Growth pains

by
20 September 2019

TODAY’s climate strike will probably turn out to be carbon-neutral. All the energy expended by protesters travelling to the places where they will protest should be offset by the lost productivity of the adults who, for the first time, will be joining the student strike in significant numbers. Strikes and street closures are a crude means of making a point. Something that directly targets the people one wants to influence, in this case world leaders preparing to gather for the United Nations climate summit on Monday, would be more effective. But governments listen to business leaders, too, perhaps more than to schoolchildren; so action that reveals the depth of feeling of employees and customers has value. Enlightened companies have recognised the cost of environmental degradation to their businesses — in the present as well as the future — and are supporting employees who wish to strike today.

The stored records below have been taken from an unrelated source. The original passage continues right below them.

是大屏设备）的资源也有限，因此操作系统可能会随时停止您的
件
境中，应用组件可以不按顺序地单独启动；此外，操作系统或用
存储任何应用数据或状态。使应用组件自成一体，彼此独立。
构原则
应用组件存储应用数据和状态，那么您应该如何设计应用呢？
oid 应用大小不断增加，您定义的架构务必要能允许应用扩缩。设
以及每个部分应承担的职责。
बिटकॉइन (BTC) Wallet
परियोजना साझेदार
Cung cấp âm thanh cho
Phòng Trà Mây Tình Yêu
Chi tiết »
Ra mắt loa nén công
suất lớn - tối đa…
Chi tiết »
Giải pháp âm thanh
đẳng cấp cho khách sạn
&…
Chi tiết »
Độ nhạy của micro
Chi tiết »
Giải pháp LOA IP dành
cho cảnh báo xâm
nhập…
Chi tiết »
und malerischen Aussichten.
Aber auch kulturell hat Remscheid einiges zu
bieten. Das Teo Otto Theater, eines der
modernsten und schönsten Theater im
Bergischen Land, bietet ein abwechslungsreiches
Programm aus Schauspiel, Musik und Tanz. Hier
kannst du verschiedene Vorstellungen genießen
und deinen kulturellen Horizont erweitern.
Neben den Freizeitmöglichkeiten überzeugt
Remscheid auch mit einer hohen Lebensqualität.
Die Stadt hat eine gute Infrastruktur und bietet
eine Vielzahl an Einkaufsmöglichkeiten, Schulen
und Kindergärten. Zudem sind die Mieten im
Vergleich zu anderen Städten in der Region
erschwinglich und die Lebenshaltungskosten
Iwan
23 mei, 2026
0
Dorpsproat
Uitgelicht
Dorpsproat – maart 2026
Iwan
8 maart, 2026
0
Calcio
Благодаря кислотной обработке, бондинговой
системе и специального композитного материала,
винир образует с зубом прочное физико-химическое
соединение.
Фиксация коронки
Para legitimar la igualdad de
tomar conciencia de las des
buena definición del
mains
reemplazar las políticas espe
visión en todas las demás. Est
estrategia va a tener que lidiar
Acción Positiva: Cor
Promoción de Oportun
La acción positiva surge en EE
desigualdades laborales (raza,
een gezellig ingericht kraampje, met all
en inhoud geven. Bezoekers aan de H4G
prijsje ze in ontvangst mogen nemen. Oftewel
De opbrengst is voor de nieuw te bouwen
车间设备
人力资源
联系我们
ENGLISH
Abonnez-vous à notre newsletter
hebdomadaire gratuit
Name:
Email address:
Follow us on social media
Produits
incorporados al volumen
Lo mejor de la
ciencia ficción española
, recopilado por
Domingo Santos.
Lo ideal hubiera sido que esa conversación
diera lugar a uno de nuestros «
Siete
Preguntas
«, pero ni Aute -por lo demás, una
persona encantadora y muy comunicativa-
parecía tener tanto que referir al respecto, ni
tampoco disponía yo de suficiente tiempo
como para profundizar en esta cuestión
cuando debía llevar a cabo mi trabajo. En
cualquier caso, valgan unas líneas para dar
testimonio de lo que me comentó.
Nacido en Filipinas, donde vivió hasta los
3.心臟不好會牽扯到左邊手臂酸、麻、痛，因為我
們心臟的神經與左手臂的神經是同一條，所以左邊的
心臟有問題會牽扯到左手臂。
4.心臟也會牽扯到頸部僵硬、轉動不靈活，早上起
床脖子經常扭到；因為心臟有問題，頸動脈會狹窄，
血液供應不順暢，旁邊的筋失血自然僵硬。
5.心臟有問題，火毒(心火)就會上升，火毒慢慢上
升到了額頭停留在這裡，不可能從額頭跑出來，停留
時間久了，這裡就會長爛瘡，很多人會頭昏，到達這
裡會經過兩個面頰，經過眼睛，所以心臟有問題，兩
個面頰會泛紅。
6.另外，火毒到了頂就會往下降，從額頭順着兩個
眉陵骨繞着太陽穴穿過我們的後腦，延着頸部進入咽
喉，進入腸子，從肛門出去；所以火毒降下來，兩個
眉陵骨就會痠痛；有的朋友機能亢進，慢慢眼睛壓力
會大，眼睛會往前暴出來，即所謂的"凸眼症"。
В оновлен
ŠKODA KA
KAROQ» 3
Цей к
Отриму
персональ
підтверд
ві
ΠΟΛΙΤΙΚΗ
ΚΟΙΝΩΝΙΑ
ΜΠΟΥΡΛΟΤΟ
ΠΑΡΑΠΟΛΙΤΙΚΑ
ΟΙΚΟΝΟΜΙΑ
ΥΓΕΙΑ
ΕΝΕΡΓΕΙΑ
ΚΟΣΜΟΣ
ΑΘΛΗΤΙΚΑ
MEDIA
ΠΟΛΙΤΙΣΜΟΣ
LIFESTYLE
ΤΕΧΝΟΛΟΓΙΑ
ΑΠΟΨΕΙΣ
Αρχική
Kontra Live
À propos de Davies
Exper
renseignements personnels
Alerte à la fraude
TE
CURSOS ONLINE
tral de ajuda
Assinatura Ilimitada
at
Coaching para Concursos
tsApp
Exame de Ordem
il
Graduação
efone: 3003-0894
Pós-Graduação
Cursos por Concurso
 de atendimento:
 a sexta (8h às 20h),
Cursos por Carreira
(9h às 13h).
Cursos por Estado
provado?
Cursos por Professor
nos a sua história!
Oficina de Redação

Productivity remains the topic that climate campaigners address with care, knowing how unpopular their message would make them with the political leaders they are trying to win over. Economic growth continues to be used as the key indicator of a nation’s health, without any thought of the environmental cost. Under this scale of judgement, a successful government is defined as one that manages to increase the material wealth of its citizens. But the growth of the past 200 years has depended almost entirely on the exploitation of fossil fuels. A new calculation by Vaclav Smil, an emeritus professor of the environment in Canada, reckons that, for most of human history, in the hunter-gather phase, each individual consumed five to six gigajoules of energy through the use of food and fuel. People in high-income societies now consume 50 times that, mostly derived from fossil fuels. It is now possible to make the land yield ten times what it did a century ago, but only because 90 times the amount of energy is poured into it, almost exclusively from fossil fuels (Growth: From Micro-organisms to megacities, MIT, 2019). A hypothetical example: a clothing manufacturer creates a winning design and sells 20 per cent more garments, resulting in more profits, more staff, more tax paid. But the environmental impact of those new garments — 20 per cent of industrial water pollution comes from textiles, as well as ten per cent of global carbon emissions — contributes to the undermining of all the efforts made to use clean energy, fly less, recycle more, etc.

It is remarkable that religions have not been more to the fore in challenging the grip that material growth has on global society. Christians repeat “Blessed are the poor,” but they don’t really mean it. Attempts by radical economists to promote Gross National Happiness as an alternative measure are routinely dismissed; but organisations that promote spiritual well-being, if they are serious, should campaign much more wholeheartedly against a value-system that threatens the planet — without ever delivering the widespread contentment that it promises.